What is the analogy to the job market? Who are our Sneaks and Mavericks?
Sneaks are overvalued in the online dating market. They are the classic “he seemed fun online but as soon as we met up he bored me to tears”. They are long on pithy one-liners and filtered, scantily-clad photos, but short on substance. I knew a guy who used a photo of his more muscular brother on his own Tinder profile. He was a Sneak.
As with the job market, there is a spectrum of sneakiness, and most people are slightly sneaky — putting in the occasional over-edited photo here, posting a selfie with someone else’s dog there. Most people know not to trust photos which look edited on Tinder. Over time the dating market adapts to sneakiness.
Mavericks, in contrast, are undervalued. Perhaps they have some characteristic, like being a good listener, which is desirable in a partner but difficult to capture in their Tinder market value. Or maybe they’re just un-photogenic.
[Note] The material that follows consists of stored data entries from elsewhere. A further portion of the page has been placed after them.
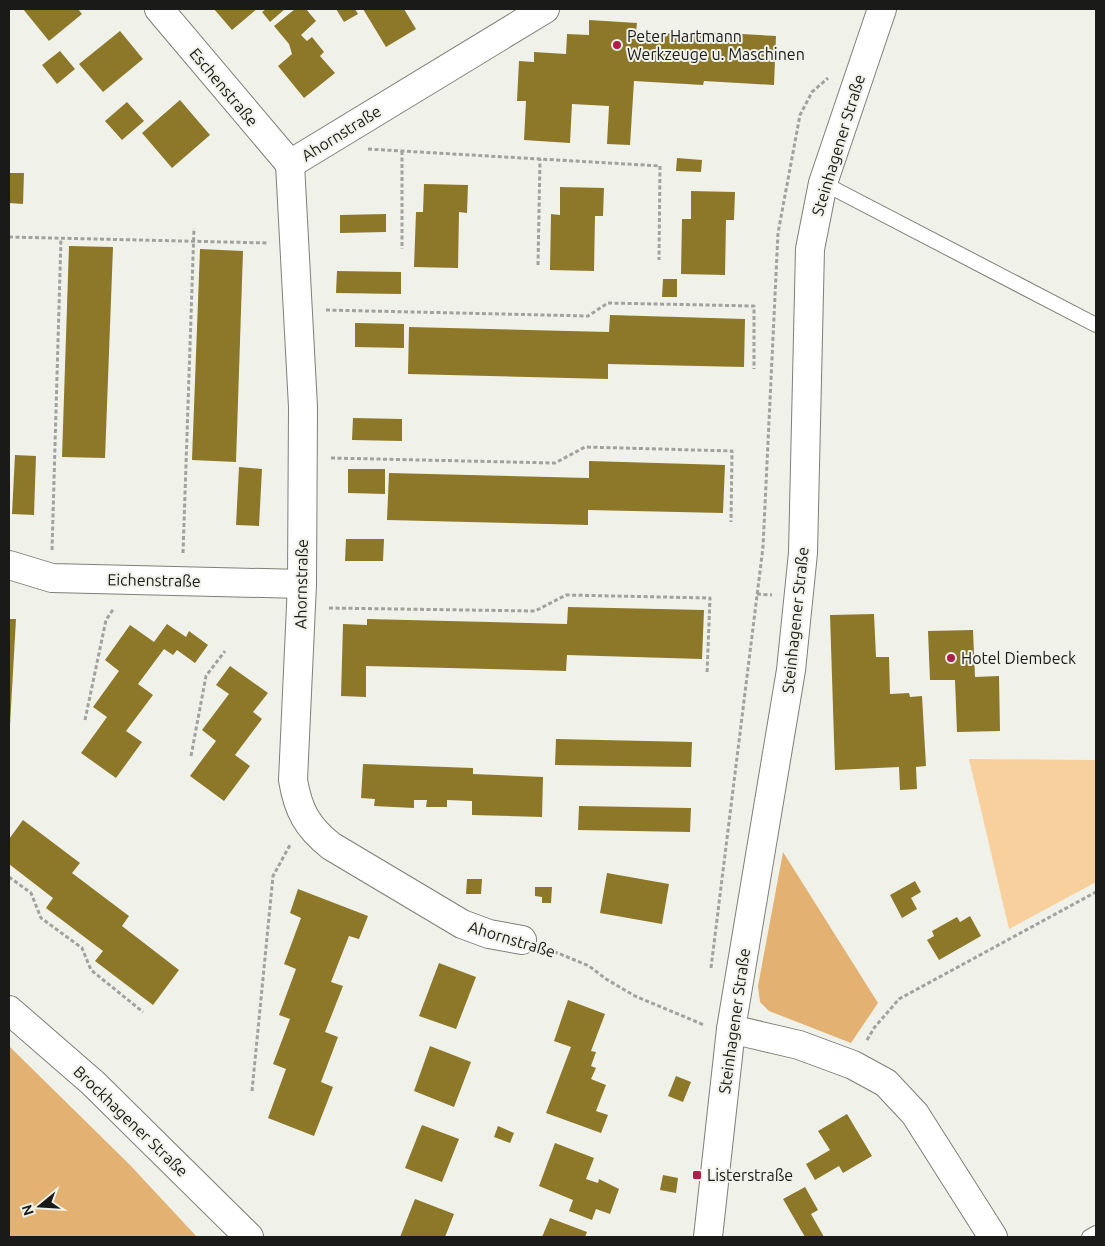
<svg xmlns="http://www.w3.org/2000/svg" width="1105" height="1246" font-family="Ubuntu,sans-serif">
<rect width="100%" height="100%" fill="#f0f2ea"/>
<path fill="#f8d09d" d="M 969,759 L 1096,760 L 1096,882 L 1009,929 Z"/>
<g fill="#e3b272">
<path d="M 783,852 L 878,1003 L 851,1043 L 769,1011 L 760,1002 L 758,986 Z"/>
<path d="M 9,1046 L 130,1165 L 197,1237 L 9,1237 Z"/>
</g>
<g fill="#8d7829">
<path d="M 23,9 L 78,9 L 82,14 L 49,41 Z"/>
<path d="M 214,9 L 257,9 L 232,30 Z"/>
<path d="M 266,9 L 285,9 L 270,22 L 262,12 Z"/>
<path d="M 295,9 L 306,9 L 316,21 L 301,35 L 307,41 L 312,37 L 324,52 L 320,56 L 335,73 L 304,98 L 278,66 L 292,54 L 289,44 L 274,26 Z"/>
<path d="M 336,9 L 355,9 L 358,14 L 344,22 Z"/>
<path d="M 363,9 L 404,9 L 416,29 L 386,47 Z"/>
<path d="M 589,20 L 637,23 L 636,32 L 706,35 L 706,32 L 776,36 L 774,85 L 704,81 L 703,85 L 634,81 L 630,145 L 607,144 L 609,106 L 572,104 L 570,143 L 524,140 L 526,101 L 517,101 L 519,61 L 534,62 L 534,52 L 566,54 L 567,34 L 589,35 Z"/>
<path d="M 120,31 L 143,59 L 103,92 L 79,64 Z"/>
<path d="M 60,51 L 75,69 L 57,84 L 42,65 Z"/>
<path d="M 180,100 L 210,135 L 172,168 L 142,133 Z"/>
<path d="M 127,102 L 144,121 L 122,140 L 105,121 Z"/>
<path d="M 677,158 L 702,160 L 701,172 L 676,171 Z"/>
<path d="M 9,173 L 24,173 L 23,204 L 9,203 Z"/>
<path d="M 424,184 L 468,185 L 467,213 L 459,212 L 458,268 L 414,267 L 416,212 L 423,212 Z"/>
<path d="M 560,187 L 604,188 L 603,216 L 595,216 L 594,271 L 550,270 L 551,214 L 560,215 Z"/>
<path d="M 691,191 L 735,192 L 734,220 L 726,220 L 725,275 L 681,274 L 682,219 L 691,219 Z"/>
<path d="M 386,214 L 386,232 L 340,233 L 340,215 Z"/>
<path d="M 69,246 L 113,247 L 105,458 L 62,457 Z"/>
<path d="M 200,249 L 243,251 L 236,462 L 192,460 Z"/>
<path d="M 337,271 L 401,272 L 401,294 L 336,293 Z"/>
<path d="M 663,279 L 677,279 L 677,297 L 662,297 Z"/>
<path d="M 610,315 L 745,319 L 744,367 L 608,364 L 608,379 L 408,374 L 409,327 L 609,332 Z"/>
<path d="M 355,323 L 404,324 L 404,348 L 355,347 Z"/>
<path d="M 353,418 L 402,419 L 402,441 L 352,440 Z"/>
<path d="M 15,455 L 36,456 L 34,515 L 12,514 Z"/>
<path d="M 589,461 L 725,465 L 723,513 L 588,510 L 588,525 L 387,520 L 389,473 L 589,478 Z"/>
<path d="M 239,467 L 262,469 L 259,526 L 236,525 Z"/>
<path d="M 348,469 L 385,469 L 385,494 L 348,493 Z"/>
<path d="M 346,539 L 384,539 L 383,561 L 345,561 Z"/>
<path d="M 568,607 L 704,610 L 702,659 L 567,655 L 566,671 L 366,666 L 366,697 L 341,696 L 343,624 L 367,625 L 367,619 L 567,624 Z"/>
<path d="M 874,614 L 876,657 L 889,657 L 890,694 L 909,693 L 910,697 L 922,696 L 926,766 L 916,767 L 917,789 L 900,790 L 899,767 L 835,770 L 830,615 Z"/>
<path d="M 9,619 L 16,619 L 10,725 L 9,725 Z"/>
<path d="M 167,624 L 186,637 L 189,631 L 208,645 L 195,663 L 177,650 L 173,655 L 164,649 L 138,684 L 153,695 L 126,731 L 142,742 L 116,778 L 81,753 L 107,717 L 93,707 L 119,671 L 105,660 L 130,625 L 154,642 Z"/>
<path d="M 973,630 L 975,677 L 999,676 L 1000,731 L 957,732 L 955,680 L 930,680 L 928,631 Z"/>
<path d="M 230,666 L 268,693 L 253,712 L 262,719 L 235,755 L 250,766 L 224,801 L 190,776 L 216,741 L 202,730 L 229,694 L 216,685 Z"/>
<path d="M 556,739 L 692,742 L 691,767 L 555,765 Z"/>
<path d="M 363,764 L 473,768 L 473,774 L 543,777 L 542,817 L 472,815 L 472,801 L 447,800 L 447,807 L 426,807 L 427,800 L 414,800 L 414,808 L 374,806 L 375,799 L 361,798 Z"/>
<path d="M 579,806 L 691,808 L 690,832 L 578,830 Z"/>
<path d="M 23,820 L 80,863 L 72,873 L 129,916 L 122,926 L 179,970 L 153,1005 L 95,961 L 103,951 L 46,908 L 53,898 L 9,864 L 9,839 Z"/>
<path d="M 607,873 L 669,884 L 662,924 L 600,913 Z"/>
<path d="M 467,879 L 482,879 L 481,894 L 466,894 Z"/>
<path d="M 915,881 L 921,892 L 911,898 L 917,909 L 902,918 L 890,895 Z"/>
<path d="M 535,887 L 552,887 L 551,903 L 542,903 L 542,897 L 535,896 Z"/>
<path d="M 298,889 L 368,916 L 359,939 L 349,936 L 331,982 L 343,986 L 325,1032 L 338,1037 L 321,1082 L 333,1087 L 314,1136 L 268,1118 L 286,1069 L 273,1064 L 290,1019 L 279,1015 L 296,969 L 284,964 L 301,918 L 290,913 Z"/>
<path d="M 970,916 L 981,936 L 939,960 L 927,940 L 934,936 L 932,931 L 957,917 L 960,922 Z"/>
<path d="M 439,963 L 476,977 L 456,1029 L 419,1016 Z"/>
<path d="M 568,1000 L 605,1014 L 591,1051 L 596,1052 L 591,1066 L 596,1068 L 591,1079 L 606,1085 L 596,1111 L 608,1115 L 601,1133 L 546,1113 L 571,1047 L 554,1041 Z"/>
<path d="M 430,1046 L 471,1062 L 454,1107 L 414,1091 Z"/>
<path d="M 676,1076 L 691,1082 L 683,1102 L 668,1096 Z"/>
<path d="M 847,1114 L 872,1156 L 843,1173 L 839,1166 L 815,1180 L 806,1164 L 830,1150 L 818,1131 Z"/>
<path d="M 422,1125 L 459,1139 L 442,1182 L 405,1168 Z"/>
<path d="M 498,1126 L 514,1133 L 510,1143 L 494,1137 Z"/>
<path d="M 555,1143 L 594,1158 L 586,1179 L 598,1183 L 599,1179 L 619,1189 L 610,1214 L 596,1209 L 592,1220 L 569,1211 L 573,1200 L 539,1186 Z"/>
<path d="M 663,1175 L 678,1178 L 676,1193 L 660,1190 Z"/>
<path d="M 805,1187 L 818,1210 L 811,1214 L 824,1237 L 805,1237 L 783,1199 Z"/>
<path d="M 415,1199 L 454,1214 L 445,1237 L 400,1237 Z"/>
<path d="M 550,1218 L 587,1232 L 585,1237 L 542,1237 Z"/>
</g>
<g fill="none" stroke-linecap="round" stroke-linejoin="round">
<defs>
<g id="service">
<path d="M 823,183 L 1096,325"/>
<path d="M 1089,1237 L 1096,1233"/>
</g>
<g id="minor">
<path d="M 159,9 L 290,164"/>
<path d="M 290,164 L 303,407 L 302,584 L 293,780 C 298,810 307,827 331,846 L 462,924 L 489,934 L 522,940"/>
<path d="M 290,164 L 545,9"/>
<path d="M 9,565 L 52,578 L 302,584"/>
<path d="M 731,1029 L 799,1045 L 853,1065 L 886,1083 L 915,1114 L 993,1237"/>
</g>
<g id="secondary">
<path d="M 9,1010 L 93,1083 L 249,1237"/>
<path d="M 708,1237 L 731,1029 L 791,670 L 803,553 L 810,249 L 823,183 L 882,9"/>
</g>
</defs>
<use href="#service" stroke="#7e7f78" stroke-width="16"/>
<use href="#minor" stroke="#7e7f78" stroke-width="30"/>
<use href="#secondary" stroke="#7e7f78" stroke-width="30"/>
<g stroke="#a1a29c" stroke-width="3" stroke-dasharray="4 2.5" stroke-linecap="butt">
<path d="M 368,149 L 660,166 L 659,260"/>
<path d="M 402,151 L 402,249"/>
<path d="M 9,237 L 268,243"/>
<path d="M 538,265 L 540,159"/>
<path d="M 326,310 L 588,316 L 608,303 L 754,306 L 754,369"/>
<path d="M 331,458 L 555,463 L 585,447 L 732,451 L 731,522"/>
<path d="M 52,550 L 61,238"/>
<path d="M 183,553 L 194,228"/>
<path d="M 757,594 L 772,595"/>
<path d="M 329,608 L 535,611 L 566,595 L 710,598 L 707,674"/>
<path d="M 85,720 L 106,620 L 114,608"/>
<path d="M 191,756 L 206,676 L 225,651"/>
<path d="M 9,877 L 31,893 L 41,918 L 82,948 L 91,970 L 143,1012"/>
<path d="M 548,949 L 589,966 L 606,979 L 635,996 L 704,1025"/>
<path d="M 711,968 L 763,547 L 778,233 L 800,115 L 812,92 L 828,78"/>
<path d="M 867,1040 L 874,1028 L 899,999 L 1096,892"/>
<path d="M 252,1091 L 273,876 L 290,845"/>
</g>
<use href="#service" stroke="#fff" stroke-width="14"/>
<use href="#minor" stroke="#fff" stroke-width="28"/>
<use href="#secondary" stroke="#fff" stroke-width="28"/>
</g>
<g fill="#af1d49" stroke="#f0f2ea" stroke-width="2">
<circle cx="617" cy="45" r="5"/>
<circle cx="951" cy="658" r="5"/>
<rect x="692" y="1170" width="10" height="10" rx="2.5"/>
</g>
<g text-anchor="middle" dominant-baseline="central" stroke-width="4" stroke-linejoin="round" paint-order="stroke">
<g font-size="16" fill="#1a1a18" stroke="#f0f2ea" text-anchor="start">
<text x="627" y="36">Peter Hartmann<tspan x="627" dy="18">Werkzeuge u. Maschinen</tspan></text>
<text x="961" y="658">Hotel Diembeck</text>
<text x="707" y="1175">Listerstraße</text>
</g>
<g font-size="16" fill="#1a1a18" stroke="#f0f2ea">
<text transform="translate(224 87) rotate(50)">Eschenstraße</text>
<text transform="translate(341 133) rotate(-32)">Ahornstraße</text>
<text transform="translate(838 145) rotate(-73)">Steinhagener Straße</text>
<text transform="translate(154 580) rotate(1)">Eichenstraße</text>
<text transform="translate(301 584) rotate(-89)">Ahornstraße</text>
<text transform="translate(795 620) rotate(-84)">Steinhagener Straße</text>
<text transform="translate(512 939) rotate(17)">Ahornstraße</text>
<text transform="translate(734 1021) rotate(-82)">Steinhagener Straße</text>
<text transform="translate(131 1121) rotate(44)">Brockhagener Straße</text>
</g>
</g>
<rect width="1105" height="1246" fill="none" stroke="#1a1a18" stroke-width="20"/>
<g transform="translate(40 1206) rotate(252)" stroke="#f0f2ea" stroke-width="4" paint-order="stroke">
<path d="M0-4L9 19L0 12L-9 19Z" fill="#1a1a18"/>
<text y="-8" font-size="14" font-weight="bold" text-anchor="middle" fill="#1a1a18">N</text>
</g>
</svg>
If Tinder dates often remark that they’re surprised by how attractive you are, it’s a sign you are undervalued by the market. In this case, either get a friend to help you with your profile, or eschew Tinder altogether. You’re more likely to find a good “match” in your social circle, where gossip still travels and your real dating value is known. Like an entrepreneur, leave the existing system and strike out on your own.
As technology intrudes further into our private lives, both the labour and dating markets will become more efficient. More personal information will become structured data, and algorithms will get better at determining our market values in love and work. In such a transparent future, Sneaks will eventually get caught, and the stock of Mavericks will rise. I’m betting on them.
Thanks to Katie Hollands and Ned Davies for helpful comments.